Dual-Aircraft Investigation of the Inner Core of Hurricane Norbert. Part II: Mesoscale Distribution of Ice Particles

Abstract

Horizontal fields of cloud microphysical parameters, vertical air motion, and horizontal wind at the 6-km level in Hurricane Norbert (1984) were obtained by mapping and interpolating data collected on board a WP-3D aircraft along numerous flight tracks executed within the central region of the storm. Although the storm was characterized by a strong vortex of winds reaching peak values > 50 m s⁻¹ all around the storm, the precipitation was concentrated on the southwest side of the storm. A sloping eyewall was located within 20 to 30 km of the eye.

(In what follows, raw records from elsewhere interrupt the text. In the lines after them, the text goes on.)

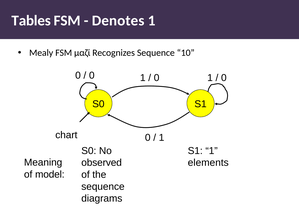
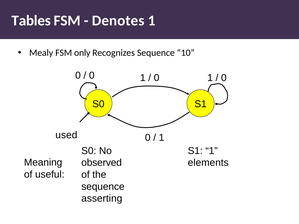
μαζί: μαζί -> only
chart: chart -> used
model: model -> useful
diagrams: diagrams -> asserting
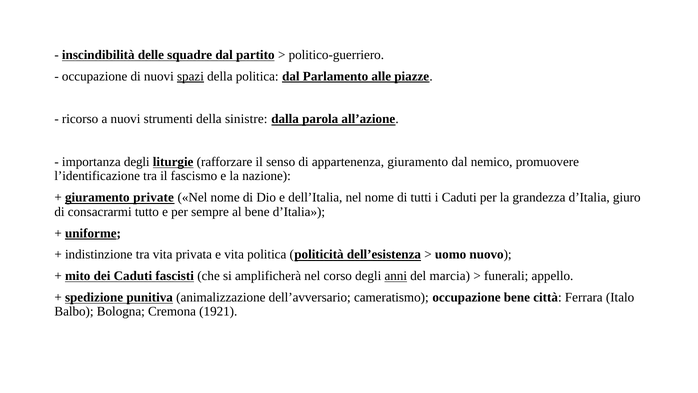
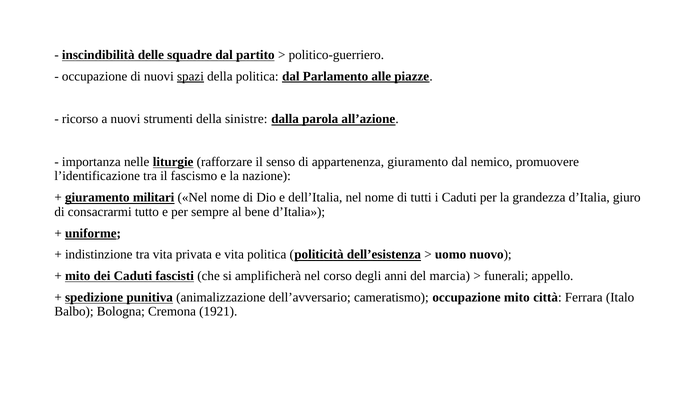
importanza degli: degli -> nelle
private: private -> militari
anni underline: present -> none
occupazione bene: bene -> mito
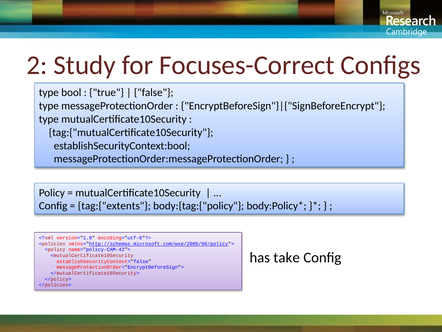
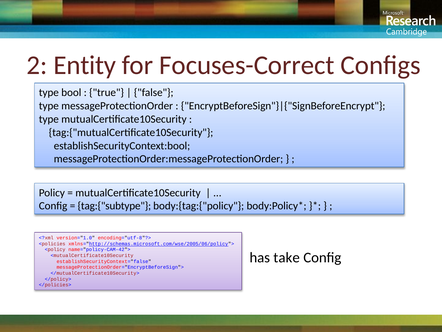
Study: Study -> Entity
tag:{"extents: tag:{"extents -> tag:{"subtype
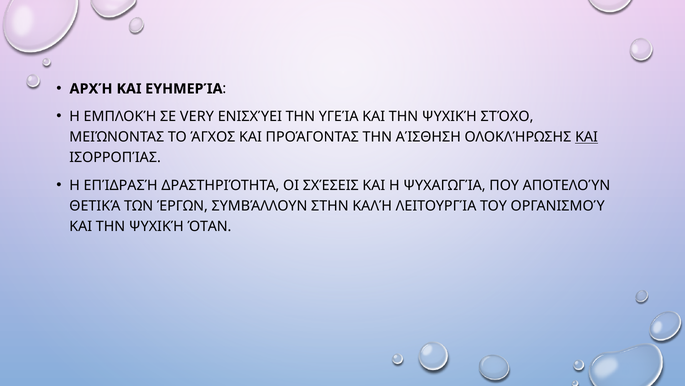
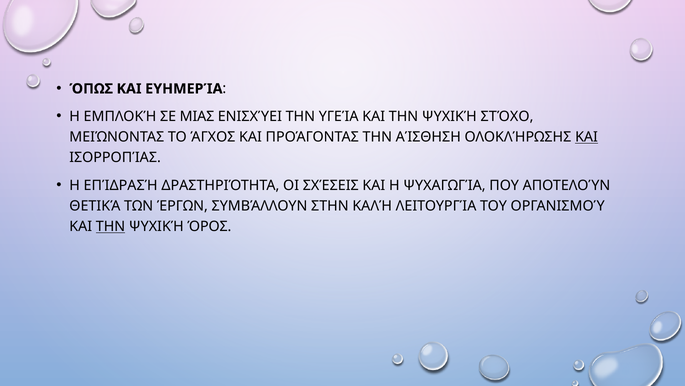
ΑΡΧΉ: ΑΡΧΉ -> ΌΠΩΣ
VERY: VERY -> ΜΙΑΣ
ΤΗΝ at (111, 226) underline: none -> present
ΌΤΑΝ: ΌΤΑΝ -> ΌΡΟΣ
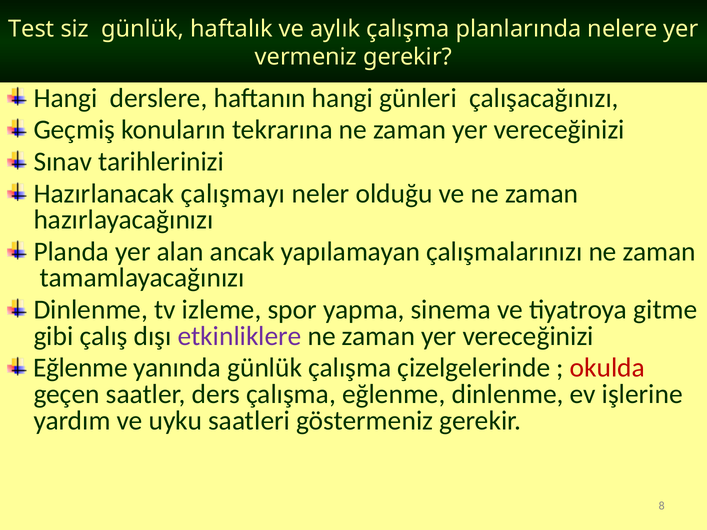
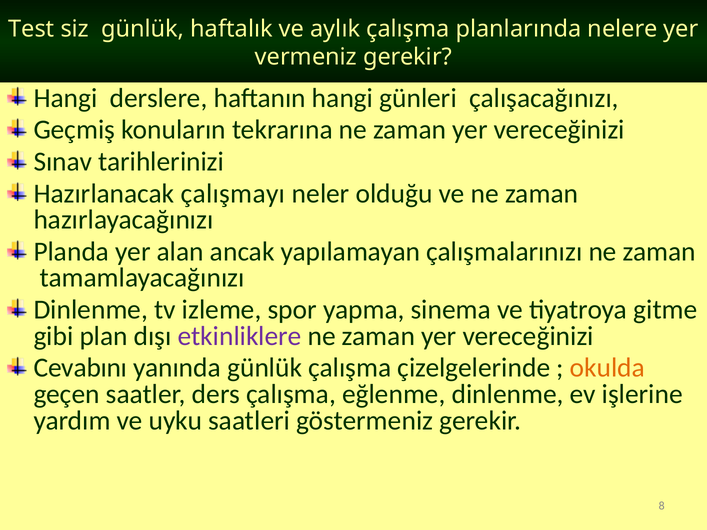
çalış: çalış -> plan
Eğlenme at (80, 368): Eğlenme -> Cevabını
okulda colour: red -> orange
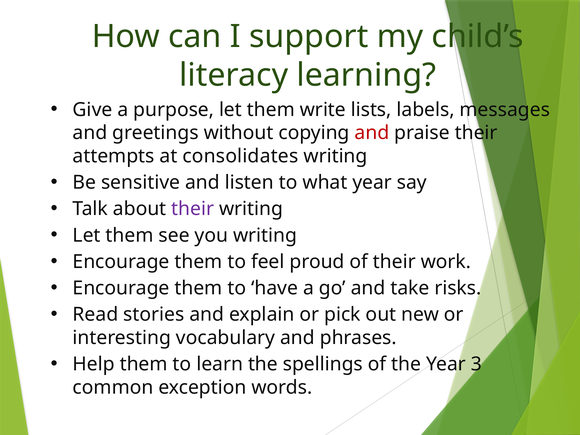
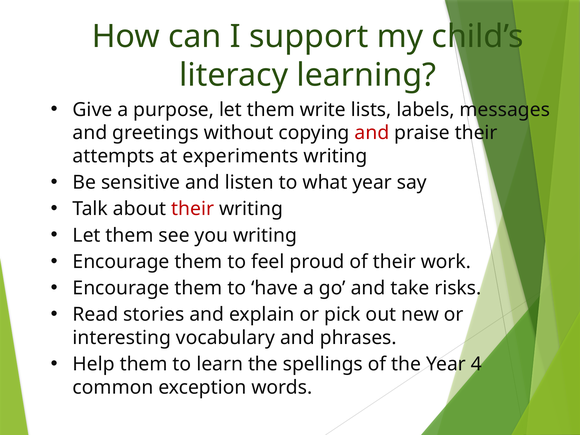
consolidates: consolidates -> experiments
their at (193, 209) colour: purple -> red
3: 3 -> 4
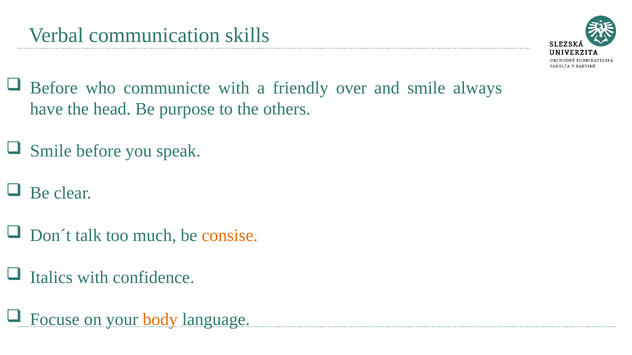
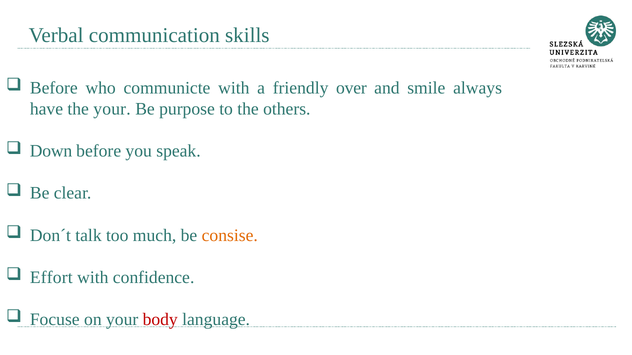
the head: head -> your
Smile at (51, 151): Smile -> Down
Italics: Italics -> Effort
body colour: orange -> red
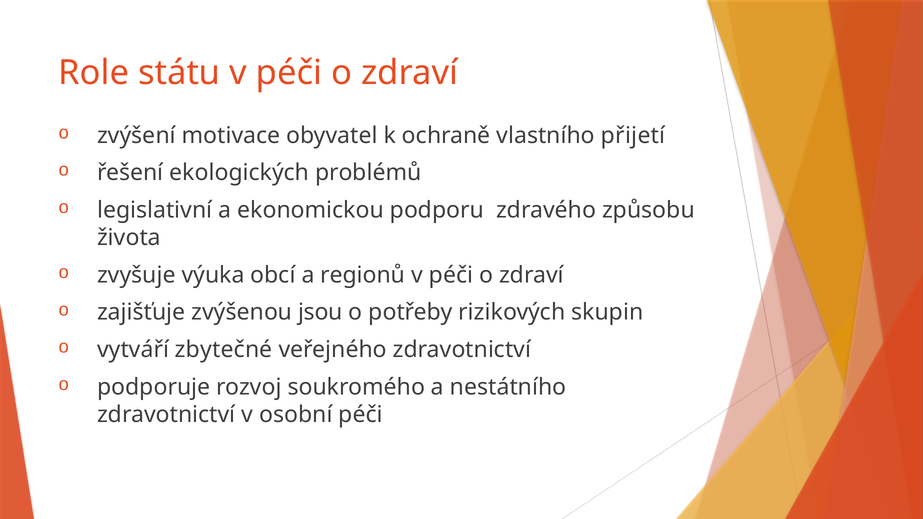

Stratiform precipitation dominated the region outside the eyewall. A 25-km-wide band of maximum stratiform precipitation was centered 60–70 km southwest of the storm center. The ice particles at flight level tended to be relatively large both in the eyewall and in the outer band of stratiform precipitation. Particles were smaller and more numerous (100–300 L⁻¹) in the zone between the eyewall and outer stratiform band. These particles occurred on the outside edges of the eyewall convective updrafts, indicating that they may have been produced by splintering in association with graupel formation in the updrafts. The large particles in the eyewall tended to be graupel. In the outer stratiform region, characterized by weak, average vertical air motion and an absence of strong convective drafts, the predominant particle type was aggregates. The region of large graupel particles in the eyewall coincided with the radius of maximum tangential wind and was apparently produced by the azimuthal advection of the graupel particles. Since graupel particles fall rapidly, they were not susceptible to advection out of the eyewall region by the weaker radial wind component. On the other hand, some of the more slowly falling, less dense aggregates produced in the eyewall region were evidently advected radially as well as azimuthally, thus accounting for the location of the outer region of maximum stratiform precipitation intensity.